The increasing AVT was also an unexpected finding. The AVTs of the first and second CPR cycles were higher than that of the third CPR cycle. This result might be caused by the adaptation period of the experiments because the AVT increased gradually after the third CPR cycle (Fig. 3). We supposed that the rescuers tended to increase the ventilation time according to the accumulation of fatigue. In summary, it can be assumed that the CCD was maintained adequately for a long period because of the ventilation phase.
There were several limitations to the present study. First, we recorded the rescuers’ heart rates as an objective index representing fatigue. However, heart rate alone is insufficient in determining the rescuers’ fatigue, as previously described [9]. Other factors, such as recent exercise, working hours, caffeine consumption, rescuers’ emotional states, and stress levels could affect the heart rate. Second, we recruited only male medical doctors to avoid ethical issues because we attached a heart rate sensor to the participant’s anterior chest wall to monitor heart rate in real-time during the trial. Thus, this could limit the generalizability of our findings. Third, we recruited only 20 participants without calculating the number of study participants because this was a pilot study. As a result, we could not perform multiple comparisons among the variables of each CPR cycle. Further studies are needed to confirm the exact trends of the variables over time. Fourth, we collected data using simulation experiments with a mechanical model. Therefore, the results have a limited applicability to human patients. In addition, the researchers observed all experiments during data collection. Therefore, the Hawthorne effect might have occurred. Fifth, the present study did not include the data from CCC. Therefore, we did not compare the parameters between CCC and conventional CPR. Despite these limitations, we believe that our data can provide theoretical evidence for CPR performance and physiologic changes in rescuers during conventional CPR.

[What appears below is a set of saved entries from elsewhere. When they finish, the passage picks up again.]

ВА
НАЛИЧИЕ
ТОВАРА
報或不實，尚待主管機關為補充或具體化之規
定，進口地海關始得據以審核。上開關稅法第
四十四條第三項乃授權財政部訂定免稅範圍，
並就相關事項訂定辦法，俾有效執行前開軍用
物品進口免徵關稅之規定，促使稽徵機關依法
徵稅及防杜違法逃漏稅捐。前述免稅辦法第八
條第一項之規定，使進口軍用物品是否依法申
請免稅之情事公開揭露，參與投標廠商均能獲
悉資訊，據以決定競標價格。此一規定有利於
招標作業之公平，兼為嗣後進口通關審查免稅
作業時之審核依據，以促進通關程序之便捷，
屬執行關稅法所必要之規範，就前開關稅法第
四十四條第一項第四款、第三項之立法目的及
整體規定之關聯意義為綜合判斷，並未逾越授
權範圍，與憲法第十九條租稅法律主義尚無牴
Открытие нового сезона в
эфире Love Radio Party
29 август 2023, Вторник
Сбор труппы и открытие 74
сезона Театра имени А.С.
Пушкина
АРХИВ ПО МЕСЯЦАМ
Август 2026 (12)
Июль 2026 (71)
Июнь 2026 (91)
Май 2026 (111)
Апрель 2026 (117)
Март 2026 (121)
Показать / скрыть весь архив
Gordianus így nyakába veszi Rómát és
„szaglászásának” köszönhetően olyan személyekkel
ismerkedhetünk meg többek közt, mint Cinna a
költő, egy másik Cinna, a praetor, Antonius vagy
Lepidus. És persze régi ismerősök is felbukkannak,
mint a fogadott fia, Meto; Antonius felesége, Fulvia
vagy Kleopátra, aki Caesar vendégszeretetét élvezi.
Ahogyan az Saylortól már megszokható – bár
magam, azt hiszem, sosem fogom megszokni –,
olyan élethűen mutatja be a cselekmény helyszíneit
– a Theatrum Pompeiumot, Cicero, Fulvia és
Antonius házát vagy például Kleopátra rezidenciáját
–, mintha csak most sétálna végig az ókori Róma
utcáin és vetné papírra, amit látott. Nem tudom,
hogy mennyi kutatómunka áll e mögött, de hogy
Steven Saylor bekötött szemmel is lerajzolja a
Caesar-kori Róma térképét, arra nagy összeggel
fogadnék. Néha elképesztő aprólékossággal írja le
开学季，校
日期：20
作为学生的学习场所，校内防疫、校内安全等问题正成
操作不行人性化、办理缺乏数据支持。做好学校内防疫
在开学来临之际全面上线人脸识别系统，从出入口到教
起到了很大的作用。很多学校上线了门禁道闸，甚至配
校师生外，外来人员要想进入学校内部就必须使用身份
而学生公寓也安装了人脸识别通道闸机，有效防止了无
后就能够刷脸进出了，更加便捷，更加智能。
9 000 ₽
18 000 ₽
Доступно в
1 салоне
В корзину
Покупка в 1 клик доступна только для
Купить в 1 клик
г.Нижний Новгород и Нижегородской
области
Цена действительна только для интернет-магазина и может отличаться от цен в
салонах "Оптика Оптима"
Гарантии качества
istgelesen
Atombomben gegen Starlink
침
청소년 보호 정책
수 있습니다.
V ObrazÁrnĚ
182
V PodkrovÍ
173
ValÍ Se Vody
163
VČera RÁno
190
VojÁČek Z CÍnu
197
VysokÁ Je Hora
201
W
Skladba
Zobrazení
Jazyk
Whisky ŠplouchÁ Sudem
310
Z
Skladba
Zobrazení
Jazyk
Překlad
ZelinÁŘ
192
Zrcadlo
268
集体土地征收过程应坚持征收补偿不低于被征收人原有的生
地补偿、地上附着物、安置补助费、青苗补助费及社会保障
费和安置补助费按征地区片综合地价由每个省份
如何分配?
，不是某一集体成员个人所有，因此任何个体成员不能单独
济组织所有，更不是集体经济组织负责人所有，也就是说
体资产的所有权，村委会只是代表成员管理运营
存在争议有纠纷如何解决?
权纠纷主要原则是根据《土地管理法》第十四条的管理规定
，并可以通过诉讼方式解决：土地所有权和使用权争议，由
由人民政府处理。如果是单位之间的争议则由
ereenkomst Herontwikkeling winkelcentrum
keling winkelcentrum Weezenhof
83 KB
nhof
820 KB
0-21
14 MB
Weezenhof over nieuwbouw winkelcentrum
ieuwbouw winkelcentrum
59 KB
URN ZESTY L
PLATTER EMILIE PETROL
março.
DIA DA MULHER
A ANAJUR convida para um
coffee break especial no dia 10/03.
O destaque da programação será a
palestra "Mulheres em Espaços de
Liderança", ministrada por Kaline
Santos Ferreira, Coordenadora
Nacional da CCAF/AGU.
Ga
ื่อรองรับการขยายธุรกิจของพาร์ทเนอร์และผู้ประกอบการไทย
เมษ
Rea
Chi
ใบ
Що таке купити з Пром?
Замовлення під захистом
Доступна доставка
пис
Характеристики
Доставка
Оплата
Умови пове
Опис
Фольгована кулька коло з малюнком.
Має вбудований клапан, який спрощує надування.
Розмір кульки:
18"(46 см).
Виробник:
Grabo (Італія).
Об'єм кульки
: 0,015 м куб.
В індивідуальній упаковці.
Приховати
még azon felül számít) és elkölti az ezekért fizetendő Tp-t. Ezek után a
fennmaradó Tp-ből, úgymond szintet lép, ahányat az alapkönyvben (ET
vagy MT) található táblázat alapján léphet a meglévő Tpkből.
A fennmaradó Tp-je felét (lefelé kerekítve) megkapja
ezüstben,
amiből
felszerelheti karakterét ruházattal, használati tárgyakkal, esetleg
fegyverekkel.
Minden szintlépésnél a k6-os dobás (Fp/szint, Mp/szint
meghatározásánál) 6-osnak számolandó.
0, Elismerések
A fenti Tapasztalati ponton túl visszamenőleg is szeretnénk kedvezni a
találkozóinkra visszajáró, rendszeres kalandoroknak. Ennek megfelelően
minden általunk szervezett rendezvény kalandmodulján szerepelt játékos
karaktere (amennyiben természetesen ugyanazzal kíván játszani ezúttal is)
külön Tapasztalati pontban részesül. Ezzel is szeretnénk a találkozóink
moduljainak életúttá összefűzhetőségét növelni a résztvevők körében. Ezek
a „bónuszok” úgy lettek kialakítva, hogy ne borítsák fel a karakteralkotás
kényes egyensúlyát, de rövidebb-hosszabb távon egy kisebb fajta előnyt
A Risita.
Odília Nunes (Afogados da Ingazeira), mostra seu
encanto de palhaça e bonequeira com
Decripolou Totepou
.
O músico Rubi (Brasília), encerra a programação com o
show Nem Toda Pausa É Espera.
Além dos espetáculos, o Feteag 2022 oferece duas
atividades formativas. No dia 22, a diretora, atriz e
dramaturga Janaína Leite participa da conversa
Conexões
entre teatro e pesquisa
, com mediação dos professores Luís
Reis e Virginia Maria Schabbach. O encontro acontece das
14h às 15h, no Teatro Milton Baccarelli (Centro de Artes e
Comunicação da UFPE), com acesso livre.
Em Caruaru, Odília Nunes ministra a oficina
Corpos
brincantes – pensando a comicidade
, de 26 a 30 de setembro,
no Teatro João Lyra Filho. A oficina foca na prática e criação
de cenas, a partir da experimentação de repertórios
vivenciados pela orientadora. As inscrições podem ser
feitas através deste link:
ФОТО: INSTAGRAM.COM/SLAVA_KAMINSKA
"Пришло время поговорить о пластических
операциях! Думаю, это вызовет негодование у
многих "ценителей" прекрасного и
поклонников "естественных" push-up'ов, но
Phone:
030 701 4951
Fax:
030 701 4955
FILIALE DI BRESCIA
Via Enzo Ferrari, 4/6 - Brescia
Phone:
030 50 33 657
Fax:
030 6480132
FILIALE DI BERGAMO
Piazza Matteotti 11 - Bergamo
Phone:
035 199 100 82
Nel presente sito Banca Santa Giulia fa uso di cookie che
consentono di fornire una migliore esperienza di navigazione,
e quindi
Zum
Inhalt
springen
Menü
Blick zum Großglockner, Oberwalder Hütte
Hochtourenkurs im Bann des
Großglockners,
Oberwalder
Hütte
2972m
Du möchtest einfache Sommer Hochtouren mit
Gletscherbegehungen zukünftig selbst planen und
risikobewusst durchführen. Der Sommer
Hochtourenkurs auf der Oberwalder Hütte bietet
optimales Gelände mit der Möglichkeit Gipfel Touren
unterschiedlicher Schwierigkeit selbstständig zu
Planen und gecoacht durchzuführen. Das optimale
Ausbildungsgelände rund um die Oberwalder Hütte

In summary, the ACD was maintained adequately during 10 minutes of conventional CPR. However, the AVT increased significantly during the 10-minute period. The rescuers’ heart rates increased and decreased throughout all CPR cycles. These results showed that the ventilation phase might play a role as a resting period and be a reason for the maintenance of adequate CCD for a longer time during conventional CPR.